Tout ceci nécessite bien entendu un budget, un ancrage institutionnel et une structure dédiée à l’entrepreneuriat (département).

Quelle appréciation faites-vous des efforts déployés par les autorités togolaises pour lutter contre le chômage ?

Face à forte pression de la demande d’emploi et l’insuffisance de la capacité d’embauche de l’économie togolaise, les autorités togolaises se sont engagées dans de multiples initiatives visant à réduire le chômage et la pauvreté des jeunes. Je peux citer entre autres la création d’un ministère du Développement à la base, de l’artisanat, de la jeunesse et de l’emploi des jeunes qui coordonne un ensemble de programmes et dispositifs destinés aux jeunes.

Il s’agit notamment de l’Agence nationale pour l’emploi (ANPE), l’Agence nationale de promotion et de garantie de financement des PME/PMI (ANPGF), le Programme de promotion du volontariat national (PROVONAT) devenu Agence nationale de volontariat au Togo,  le Fonds d’appui aux initiatives économiques des jeunes (FAIEJ), le Programme d’appui à l’insertion et au développement de l’embauche (PAIDE) le Fonds national de la finance inclusive (FNFI), l’incubateur féminin INNOV’UP, dédié à la promotion de l’entrepreneuriat féminin, l’incubateur Nuyan Lab, le Projet d’appui à l’insertion professionnelle des jeunes artisans (PAIPJA), la mise en place des Maisons des jeunes, le Programme d’appui au développement à la base (PRADEB), l’Agence nationale d’appui au développement à la Base (ANADEB)  etc…

Bien que ces efforts louables traduisent la volonté politique du pays à faire d’une priorité, la question de l’emploi et de celle des jeunes, ils peinent à montrer des résultats tangibles. Si l’on peut lire des chiffres impressionnant sur les sites internet des organismes cités plus haut, le chômage des jeunes poursuit bonnement sa route. Il ne s’agit pas tout simplement de mettre en place des programmes à coût de milliards, et d’en faire une campagne de communication, mais d’atteindre les objectifs visés à travers des résultats tangibles.

Dans le cas de l’espèce, l’objectif semble loin d’être atteint. On observe des difficultés de coordination entre les différentes structures citées plus haut. Il n’existe pas de passerelles entre les ministères mais également entre les structures publiques et le secteur privé (associations des jeunes, ONG, société civile, structures de formations privées, etc.).

Le Centre de formalité des entreprises (CFE) renseigne que plus de 6 063 entreprises ont été créées au premier semestre de 2020 au Togo.
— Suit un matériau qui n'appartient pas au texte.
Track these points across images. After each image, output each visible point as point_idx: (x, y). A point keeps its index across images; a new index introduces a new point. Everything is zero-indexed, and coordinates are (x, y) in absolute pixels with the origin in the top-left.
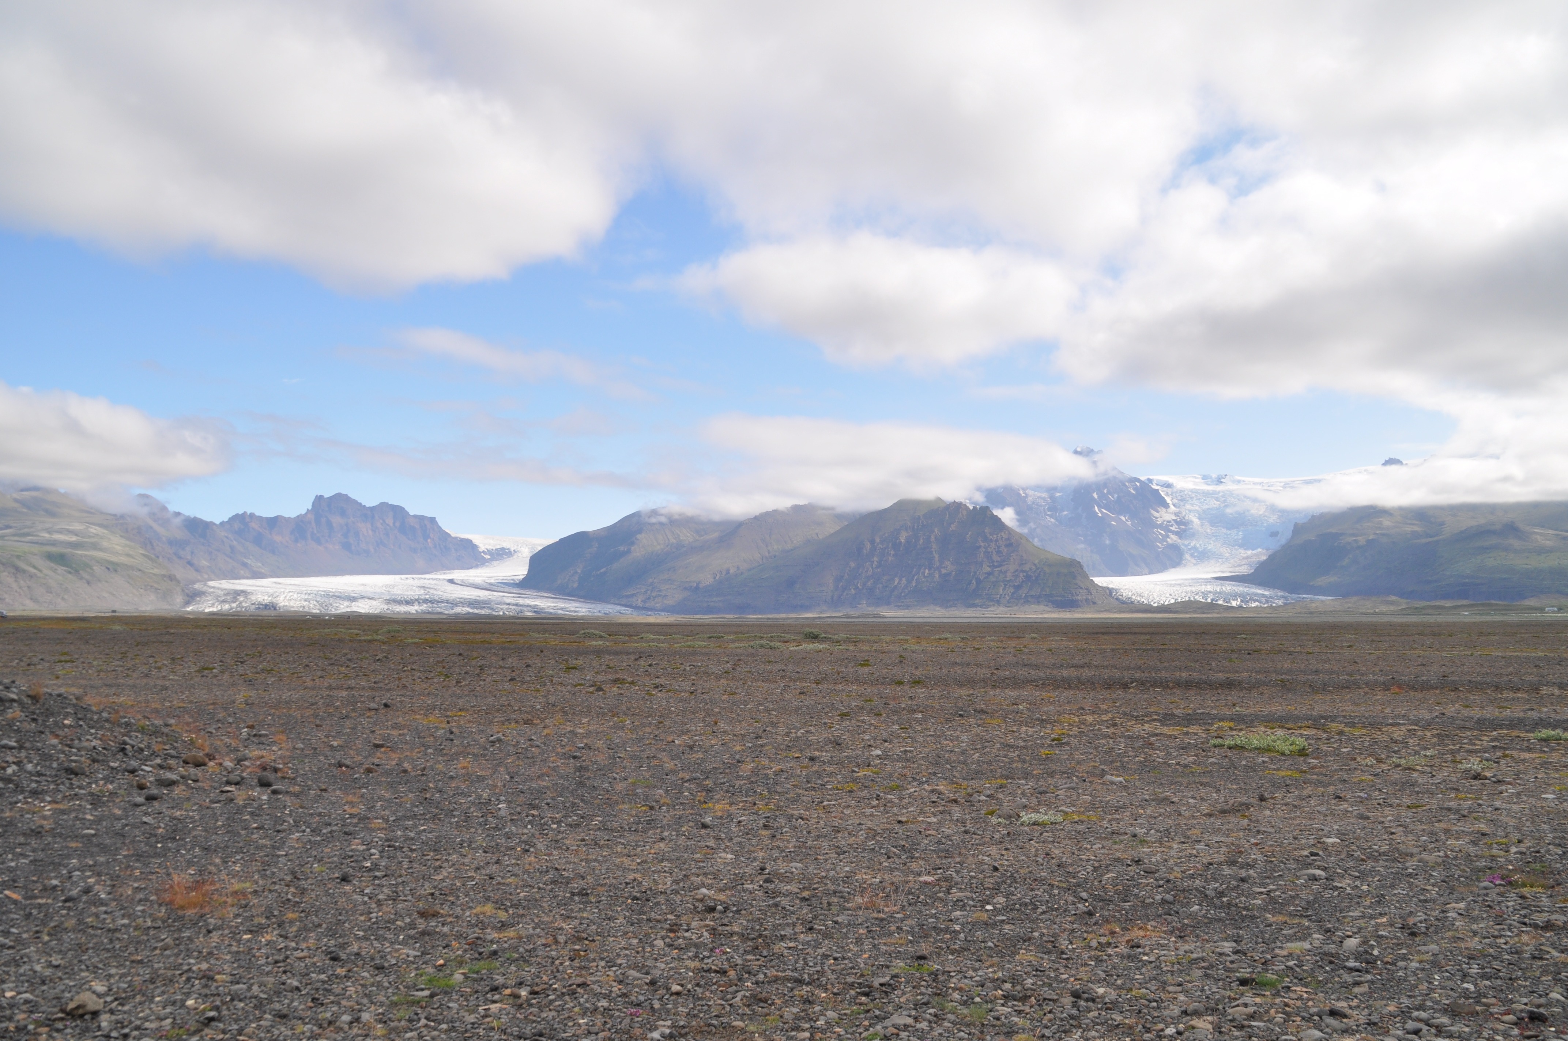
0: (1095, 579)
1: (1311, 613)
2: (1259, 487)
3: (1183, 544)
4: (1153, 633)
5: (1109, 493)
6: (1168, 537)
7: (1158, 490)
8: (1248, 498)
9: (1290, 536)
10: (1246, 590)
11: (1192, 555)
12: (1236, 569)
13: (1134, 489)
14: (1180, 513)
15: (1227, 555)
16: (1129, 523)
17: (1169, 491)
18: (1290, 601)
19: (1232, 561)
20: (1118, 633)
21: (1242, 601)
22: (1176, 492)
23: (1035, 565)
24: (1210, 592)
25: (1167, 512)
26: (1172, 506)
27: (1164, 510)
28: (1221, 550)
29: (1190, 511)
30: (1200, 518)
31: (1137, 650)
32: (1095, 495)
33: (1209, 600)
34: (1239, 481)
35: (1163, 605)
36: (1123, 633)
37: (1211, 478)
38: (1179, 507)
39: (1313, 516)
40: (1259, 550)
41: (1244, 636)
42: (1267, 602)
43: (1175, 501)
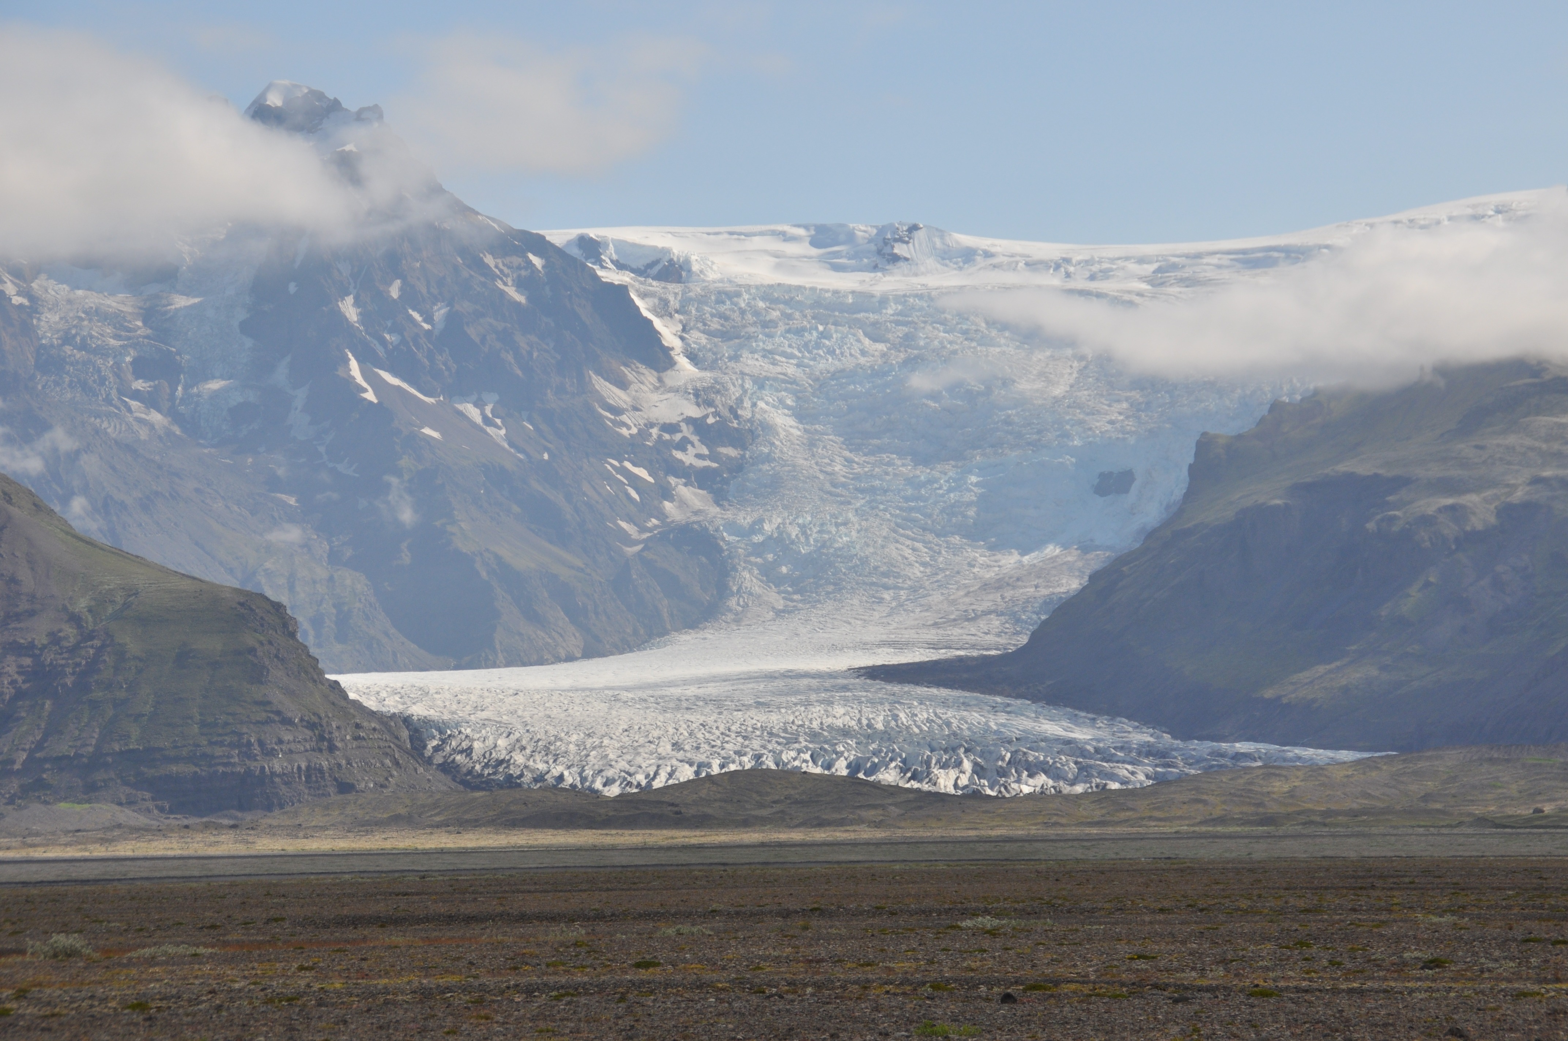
0: (346, 680)
1: (1269, 820)
2: (1055, 280)
3: (732, 527)
4: (599, 917)
5: (410, 297)
6: (667, 493)
7: (622, 290)
8: (1004, 327)
9: (1179, 493)
10: (995, 722)
11: (769, 575)
12: (955, 633)
13: (520, 285)
14: (718, 388)
15: (917, 571)
16: (498, 433)
17: (672, 291)
18: (1181, 768)
19: (936, 597)
20: (450, 919)
21: (979, 770)
22: (702, 300)
23: (75, 619)
24: (846, 732)
25: (661, 386)
26: (683, 362)
27: (650, 377)
28: (892, 550)
29: (760, 382)
30: (800, 415)
31: (529, 991)
32: (350, 310)
33: (841, 769)
34: (968, 256)
35: (647, 789)
36: (469, 919)
37: (851, 237)
38: (712, 367)
39: (1276, 407)
40: (1052, 550)
41: (988, 922)
42: (1084, 773)
43: (697, 338)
Le classement Doing Business 2020 met le Togo en 15ème position, sur 190 pays au monde, en matière de création d’entreprises. Il ne s’agit pas d’encourager les jeunes à créer des entreprises pour qu’elles meurent juste après.
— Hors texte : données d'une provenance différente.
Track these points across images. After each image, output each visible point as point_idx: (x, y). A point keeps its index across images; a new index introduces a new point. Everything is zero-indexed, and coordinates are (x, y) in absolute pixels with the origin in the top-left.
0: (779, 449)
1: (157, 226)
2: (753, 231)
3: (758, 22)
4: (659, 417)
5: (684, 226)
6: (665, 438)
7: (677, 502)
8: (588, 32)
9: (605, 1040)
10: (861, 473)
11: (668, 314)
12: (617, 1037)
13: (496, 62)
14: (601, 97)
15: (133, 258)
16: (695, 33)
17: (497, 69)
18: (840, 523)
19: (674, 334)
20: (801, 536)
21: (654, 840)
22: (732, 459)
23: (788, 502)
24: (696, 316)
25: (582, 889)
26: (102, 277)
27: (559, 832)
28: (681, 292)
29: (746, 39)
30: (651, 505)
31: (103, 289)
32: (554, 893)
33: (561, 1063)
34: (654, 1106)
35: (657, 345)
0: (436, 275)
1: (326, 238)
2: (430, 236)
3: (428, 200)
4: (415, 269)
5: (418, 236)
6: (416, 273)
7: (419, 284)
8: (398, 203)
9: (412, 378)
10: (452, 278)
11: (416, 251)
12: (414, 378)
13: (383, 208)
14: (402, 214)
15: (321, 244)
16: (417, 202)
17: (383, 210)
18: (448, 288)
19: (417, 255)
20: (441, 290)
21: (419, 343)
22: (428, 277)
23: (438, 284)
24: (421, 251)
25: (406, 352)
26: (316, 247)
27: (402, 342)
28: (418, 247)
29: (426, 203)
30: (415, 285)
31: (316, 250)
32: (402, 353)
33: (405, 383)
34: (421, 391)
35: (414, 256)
En effet, une grande partie de ces entreprises crées ne sont plus opérationnelles après quelques mois d’exercice.  Les efforts semblent trop concentrés sur les premières étapes de la création d’entreprises, laissant de côté la suite du processus. Il est donc nécessaire de mettre en place un système de soutien qui permet aux entreprises naissantes de dépasser les seuils critiques dans le développement et la croissance qui assure leur survie à long terme.

Quels conseils donnez-vous aux jeunes pour relever le défi de leur employabilité ?

J’exhorte vivement les jeunes togolais à considérer l’entreprenariat comme une véritable option de vie professionnelle. Je recommande à ces jeunes de faire de l’entrepreneuriat leur culture. J’encourage tous les jeunes à prendre leur destin en main en s’engageant pleinement et efficacement dans le domaine de l’entrepreneuriat.